My suggestion is that Michael Landis would have been privy to the inside dish on railroad plans, and both father and son used this insider status to speculate in land. Heston (1924: 271) continued, Landis' "journeyings about the country had made him aware of the vast potentialities of his native land. Much, even on the Eastern seaboard, was wilderness, but Landis [my speculation – through insider trading] could see what the wilderness might become and how development might be aided [at substantial profit to Landis]."
If Landis had profited through access to insider information, then this would not have been widely broadcasted, so, yes, I do have to speculate even if it seems ad nauseum. So sorry! Bear with me.
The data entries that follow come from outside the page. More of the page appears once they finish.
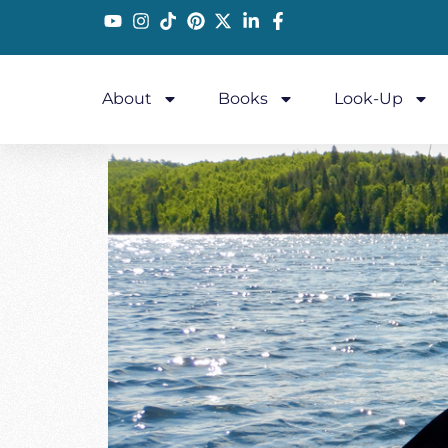
About
Books
Look-Up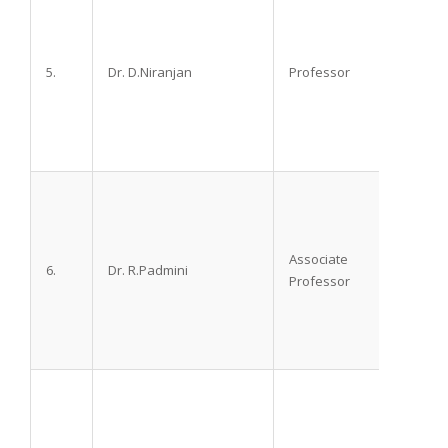
5.
Dr. D.Niranjan
Professor
M.D.
Associate
6.
Dr. R.Padmini
M.D.
Professor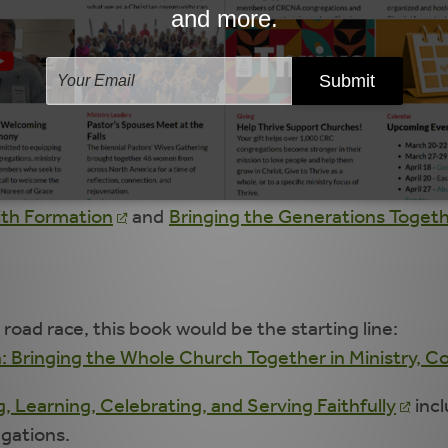
y Intergenerational: Models and Strategies
(page 3
 the Generations
and
Intergenerational Ministry:
ed, what research and Scripture have to say about t
gregation.
oadable articles from the Lifelong Faith Journal suc
aith Formation
and
Bringing the Generations Togeth
 road race, this book would be the starting line:
n: Bringing the Whole Church Together in Ministry,
, Learning, Celebrating, and Serving Faithfully
incl
egations.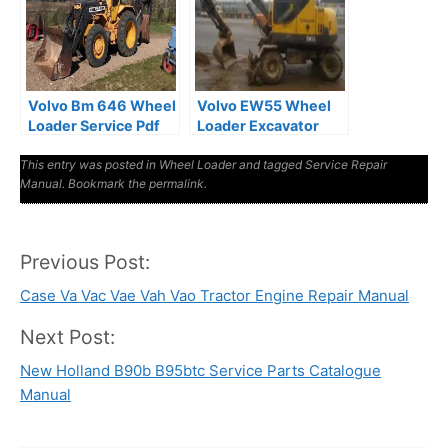
Volvo Bm 646 Wheel
Volvo EW55 Wheel
Loader Service Pdf
Loader Excavator
Manual
Service Manual
This entry was posted in
Wheel Loader
and tagged
Service Repair
Manual
. Bookmark the
permalink
.
Previous Post:
Post
Case Va Vac Vae Vah Vao Tractor Engine Repair Manual
navigation
Next Post:
New Holland B90b B95btc Service Parts Catalogue
Manual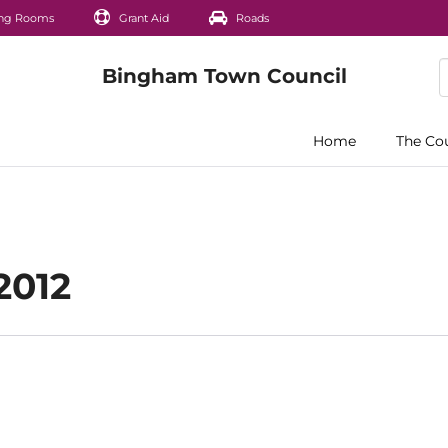
ng Rooms
Grant Aid
Roads
Home
The Co
2012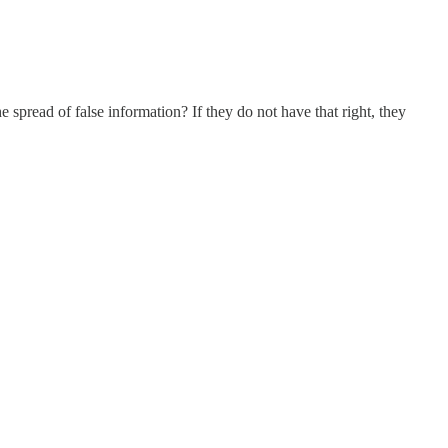
e spread of false information? If they do not have that right, they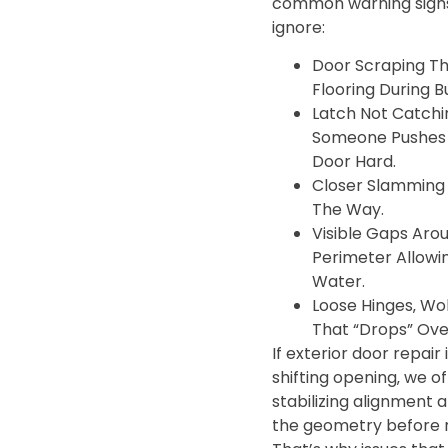
common warning signs
ignore:
Door Scraping Th
Flooring During B
Latch Not Catchi
Someone Pushes 
Door Hard.
Closer Slamming 
The Way.
Visible Gaps Aro
Perimeter Allowi
Water.
Loose Hinges‚ Wo
That “Drops” Ove
If exterior door repair i
shifting opening‚ we o
stabilizing alignment 
the geometry before r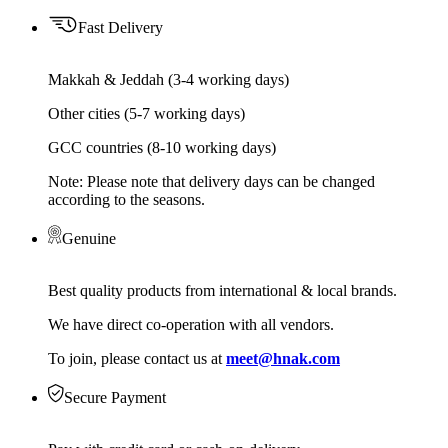
Fast Delivery
Makkah & Jeddah (3-4 working days)
Other cities (5-7 working days)
GCC countries (8-10 working days)
Note: Please note that delivery days can be changed
according to the seasons.
Genuine
Best quality products from international & local brands.
We have direct co-operation with all vendors.
To join, please contact us at
meet@hnak.com
Secure Payment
We now know Landis had early on speculated in other railroad lands in and out of State, even Vineland before 1861, some being ethnic settlements. In my Margaret Mead study notes for the Pinelands Commission, there is a reference to a certain deed, cited as Book P, Page 568, dated March 1, 1860. It is between Samuel B. Coughlin of Philadelphia, and Michael G. Landis of Hammonton, for a sum of $15,000.00, tracts of land in Burlington and Atlantic Counties which make up the Atsion Estate. Is this relevant?